This year I set a fuzzy goal to create a warmer atmosphere in my home. I have no idea how to go about it, but I know it’s something I desperately want–and before my kids get any older. I don’t know what I need to do to get there. I have no plan.
But I do know this: my home was warmer–I was warmer–when I went on my Whole 30. I felt great, and had more energy and patience because of it. When I changed, the atmosphere in my home changed with it.
Do I still have progress to make? Sure. But I was amazed how much progress I made (and how fast!) just by taking care of the basics. By taking care of myself, really.
I thought I needed a complicated plan to meet my goal, but I made dramatic progress with 3 simple steps: Eat clean. Quit coffee. Get more sleep.
Complicated plans for complicated problems
I’m not the only one who makes complicated plans to solve what seem like complicated problems.
Last week I got an SOS text from a friend who was having a bad day. Everything was horrible. Her marriage sucked; her kids were brats. She was frustrated, unhappy, exhausted. She wanted to quit blogging; she wanted to go to counseling.
I told her (gently, I hope) to take a nap.
Last month another friend was fighting with her husband and yelling at her kids. She wanted to go blonde, move out of state, give away the dog. She ate a panful of brownies for dinner. (It didn’t help.)
After a week of this, she went to the doctor for a horrible headache, and found out she had a sinus infection. She took her kids to the pediatrician the next day for routine well-checks, and found out they both had double ear infections. 3 courses of antibiotics later, everyone is feeling fine. Which is good, because blonde’s not really her color and I’d miss her if she moved away.
Sometimes, my problems really are complicated, and demand complex solutions. But sometimes, the underlying problem turns out be pretty simple.
And when they do, I always think of Dr. House.
Life Lessons from Dr. House
I was hooked on the show from an early episode–#3 or #4–called Occam’s Razor. The title comes from a medical principle of the same name, which holds that the simplest diagnosis that fits the facts is usually the correct one. Med students are taught to begin with simple theories, and only move on to complex ones if they truly explain the underlying problem better.
The “razor” part is shaving away unnecessary assumptions.

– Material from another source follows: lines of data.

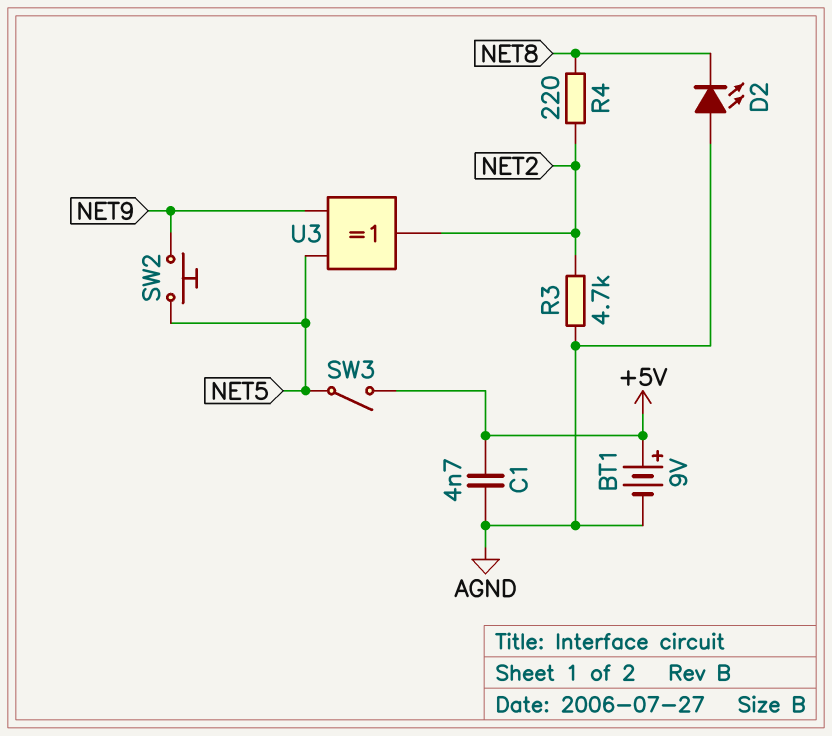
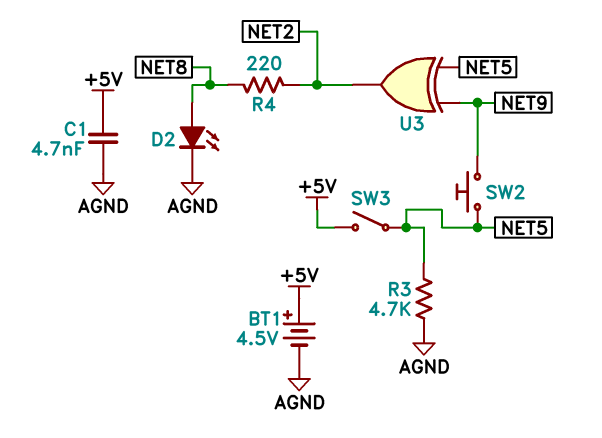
BT1: 9V (plus +5V, minus AGND) -> 4.5V (plus +5V, minus AGND)
D2: LED (A AGND, K NET8) -> LED (A NET8, K AGND)
R3: 4.7k (AGND, NET2) -> 4.7k (AGND, NET5)

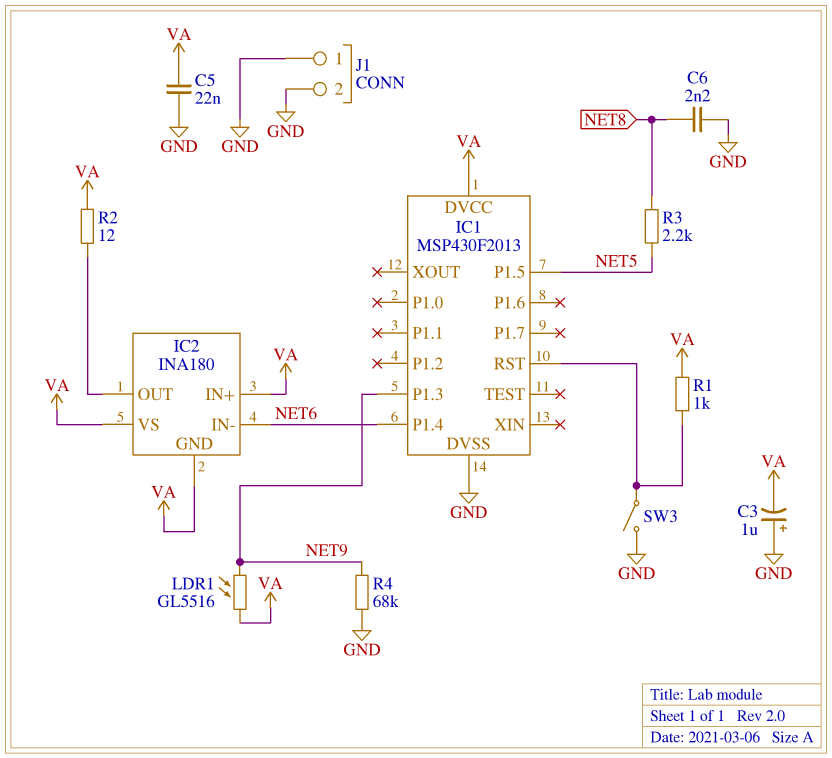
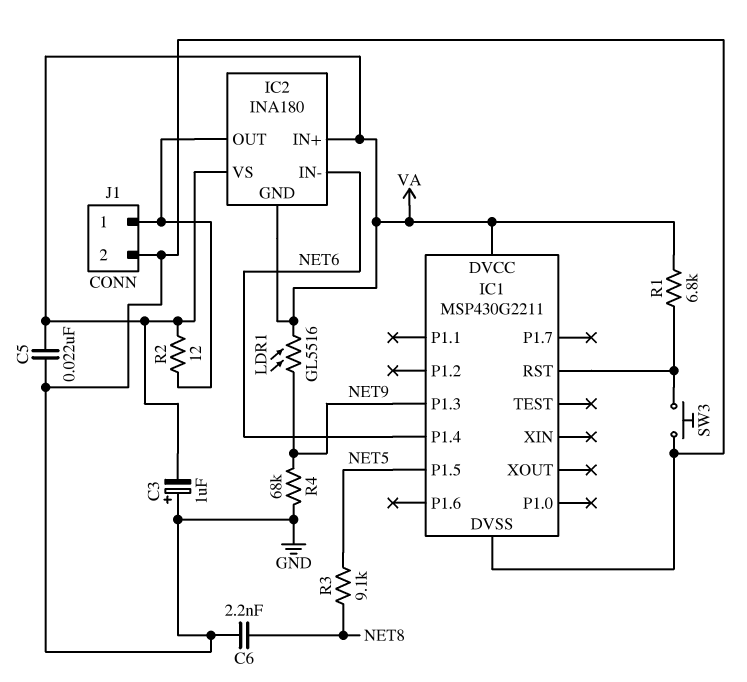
IC1: MSP430F2013 -> MSP430G2211
J1 pin 1: GND -> IC2/OUT
R1: 1k (IC1/RST, VA) -> 6.8k (IC1/RST, VA)
R3: 2.2k (NET5, NET8) -> 9.1k (NET5, NET8)
SW3: switch (GND, IC1/RST) -> button (GND, IC1/RST)

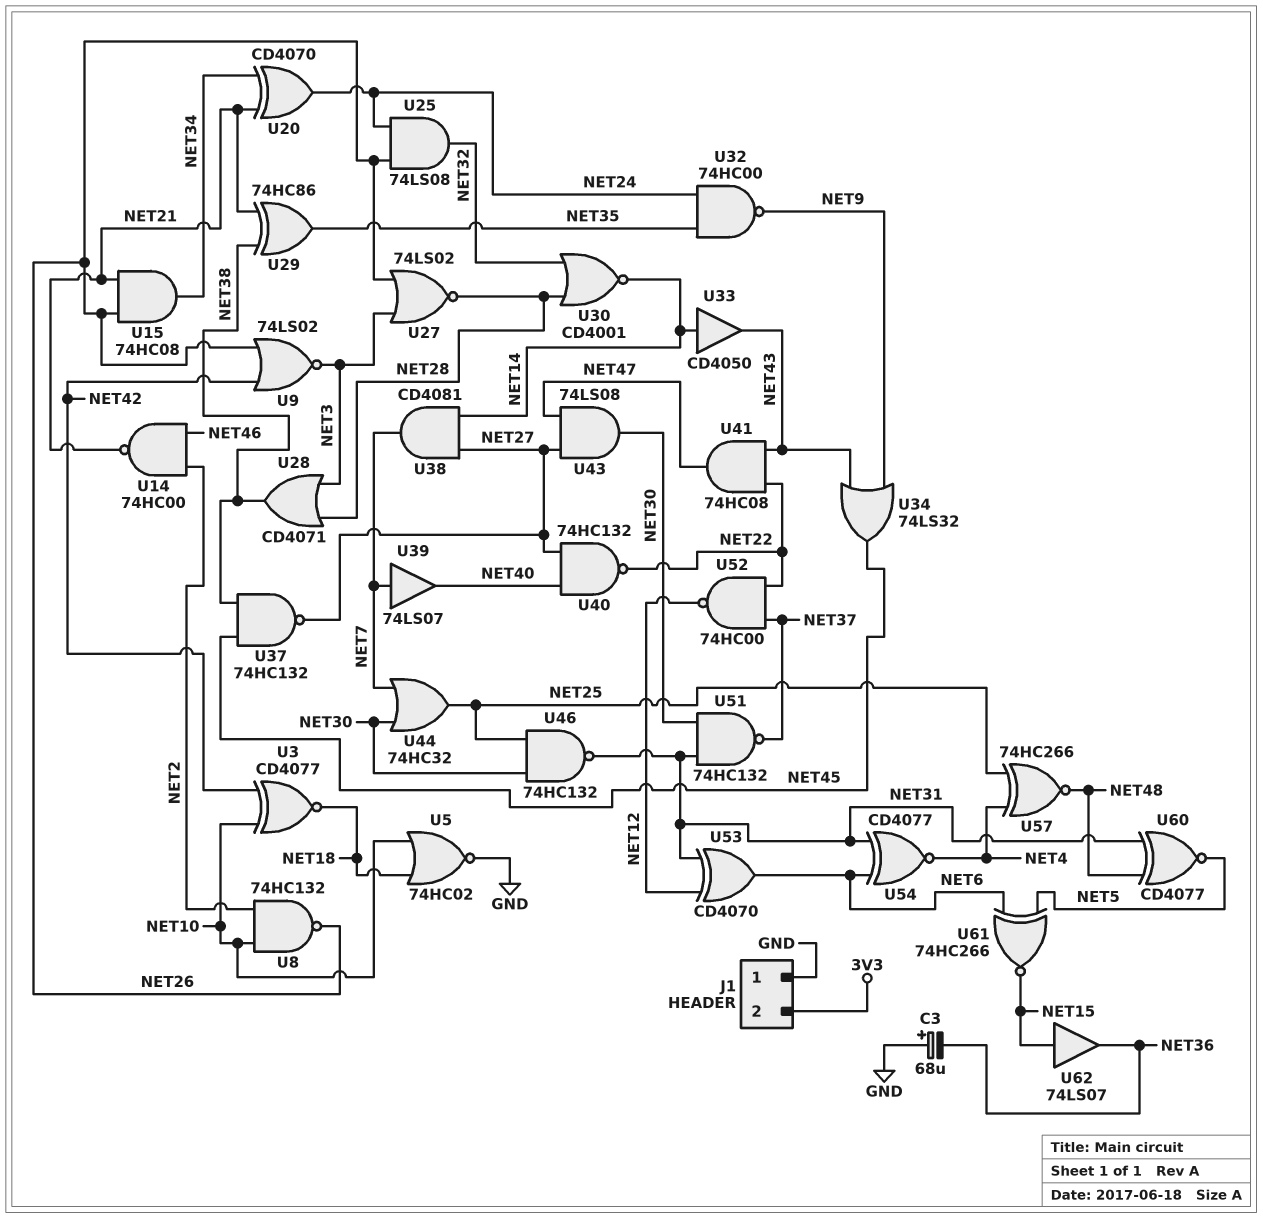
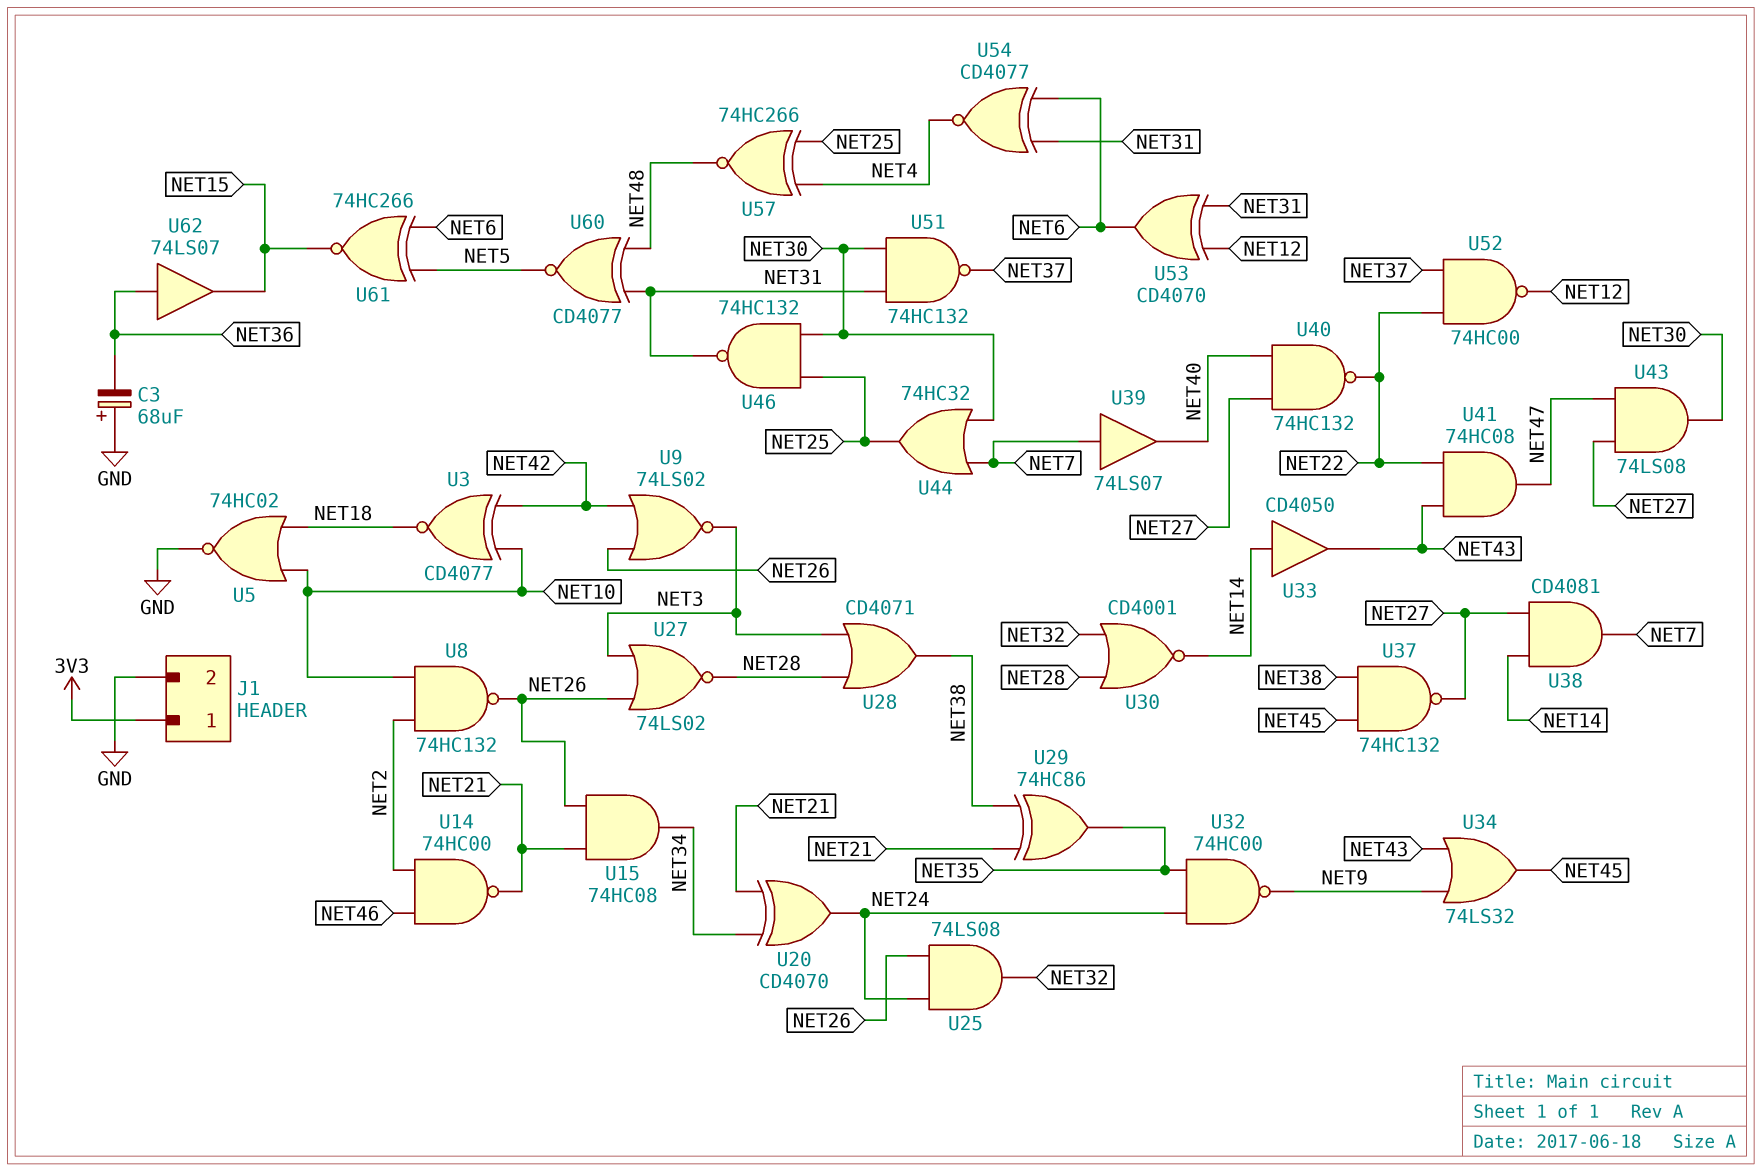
J1 pin 1: GND -> 3V3
J1 pin 2: 3V3 -> GND
U62: buffer 74LS07 (in NET15, out NET36) -> buffer 74LS07 (in NET36, out NET15)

Here’s a funny example from several years ago:
I was in great shape after having my third baby. I was setting PRs left and right in Crossfit; I was tinkering with my diet to improve performance. (This was just before the Whole 30 was born, and I was eating along those lines.) In fact, Melissa Hartwig was reviewing my food logs for me and making recommendations to improve performance.
And every time I implemented one of her suggestions, my performance got worse. At first I thought it was just a fluke, but over the course of a few weeks my performance tanked. I was going backwards, fast. Not only was my performance suffering, but I was feeling tired all the time–not just in the gym.
I started freaking out, and tried to go back to what I’d been eating before–but I hadn’t been keeping records then. I was distraught; Melissa was confused.
Can you see where this is going? It wasn’t the food.
I was pregnant.
When I’m having a bad day, I don’t need to go to counseling, move out of state, or any of that stuff. (Okay, maybe I do, but it shouldn’t be my first assumption.) The simplest explanation is usually the best one.
So when I have a bruise on my leg, I could google it and find out I might have cancer–but I probably bumped into my desk. When I have a bad day, I might need a whole new life.
But I probably just need a nap.
Can you relate? How has this played out in your life?